May 24, 2017
How Pay Can Improve ESG
– Liz Dunshee
In this Pearl Meyer survey, 60% of companies said that ESG issues were a top concern. Not only is there a global regulatory trend to require disclosure on things like environmental & employment policies – but investment dollars are flowing to companies with demonstrably strong ESG metrics & shareholders are demanding that boards & comp committees proactively drive “sustainability” performance.
It can be an intense process to link pay to appropriate ESG measures for your company – but this memo suggests some whys & hows:
– Identify long-standing activities already taking place in your company that fall into the ESG category. Existing HR goals like hiring diversity or environmental, health & safety measures can easily be reported as ESG-related actions. Supply chain practices, energy usage & resource conservation efforts may also apply.
– Consider whether the identified actions are already indirectly represented as a component of some executives’ performance-based pay – particularly health & safety.

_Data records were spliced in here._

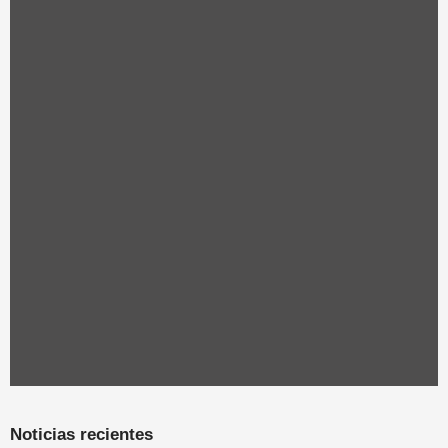
Noticias recientes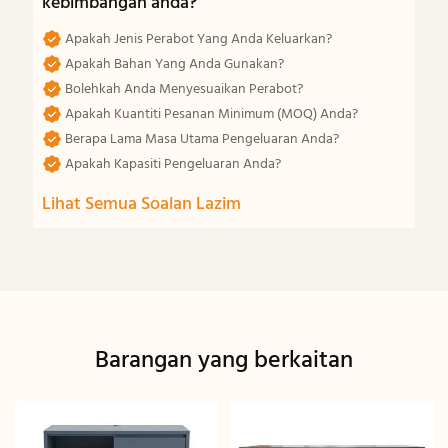
kebimbangan anda?
Apakah Jenis Perabot Yang Anda Keluarkan?
Apakah Bahan Yang Anda Gunakan?
Bolehkah Anda Menyesuaikan Perabot?
Apakah Kuantiti Pesanan Minimum (MOQ) Anda?
Berapa Lama Masa Utama Pengeluaran Anda?
Apakah Kapasiti Pengeluaran Anda?
Lihat Semua Soalan Lazim
Barangan yang berkaitan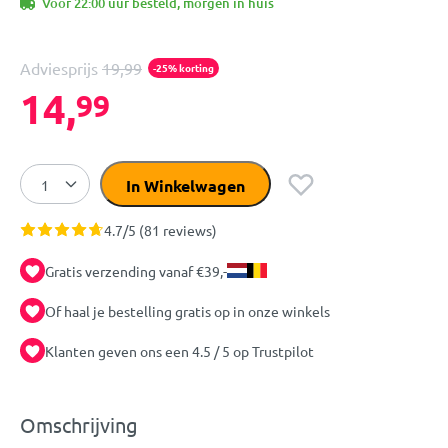
Voor 22:00 uur besteld, morgen in huis
Adviesprijs
19,99
-25% korting
14,
99
In Winkelwagen
4.7/5 (81 reviews)
Gratis verzending vanaf €39,-
Of haal je bestelling gratis op in onze winkels
Klanten geven ons een 4.5 / 5 op Trustpilot
Omschrijving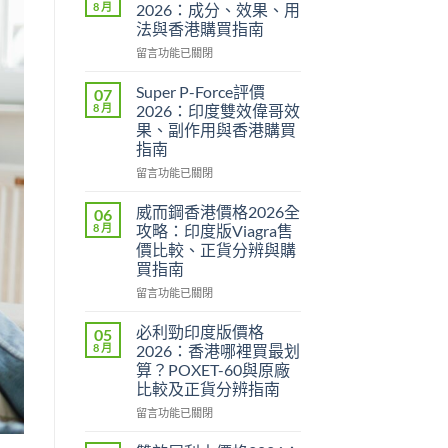
8 月
2026：成分、效果、用
法與香港購買指南
在
留言功能已關閉
〈永
春
Super P-Force評價
07
糖
8 月
2026：印度雙效偉哥效
B
果、副作用與香港購買
群
指南
Candy
功
在
留言功能已關閉
效
〈Super
2026：
P-
威而鋼香港價格2026全
06
成
Force
8 月
攻略：印度版Viagra售
分、
評
價比較、正貨分辨與購
效
價
買指南
果、
2026：
用
印
在
留言功能已關閉
法
度
〈威
與
雙
而
必利勁印度版價格
05
香
效
鋼
8 月
2026：香港哪裡買最划
港
偉
香
算？POXET-60與原廠
購
哥
港
比較及正貨分辨指南
買
效
價
指
果、
格
在
留言功能已關閉
南〉
副
2026
〈必
中
作
全
利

If present at all, the metrics are most likely indirect & folded into larger measurement components – you may be able to create an explicit link.
– Catalogue the benefits of directly tracking these activities. For one, they can be packaged as a corporate social responsibility report – to meet regulatory requirements or serve as a positive corporate communication tool.
Check out Alcoa and also Exelon for examples of directly linking pay to sustainability goals & other operational metrics.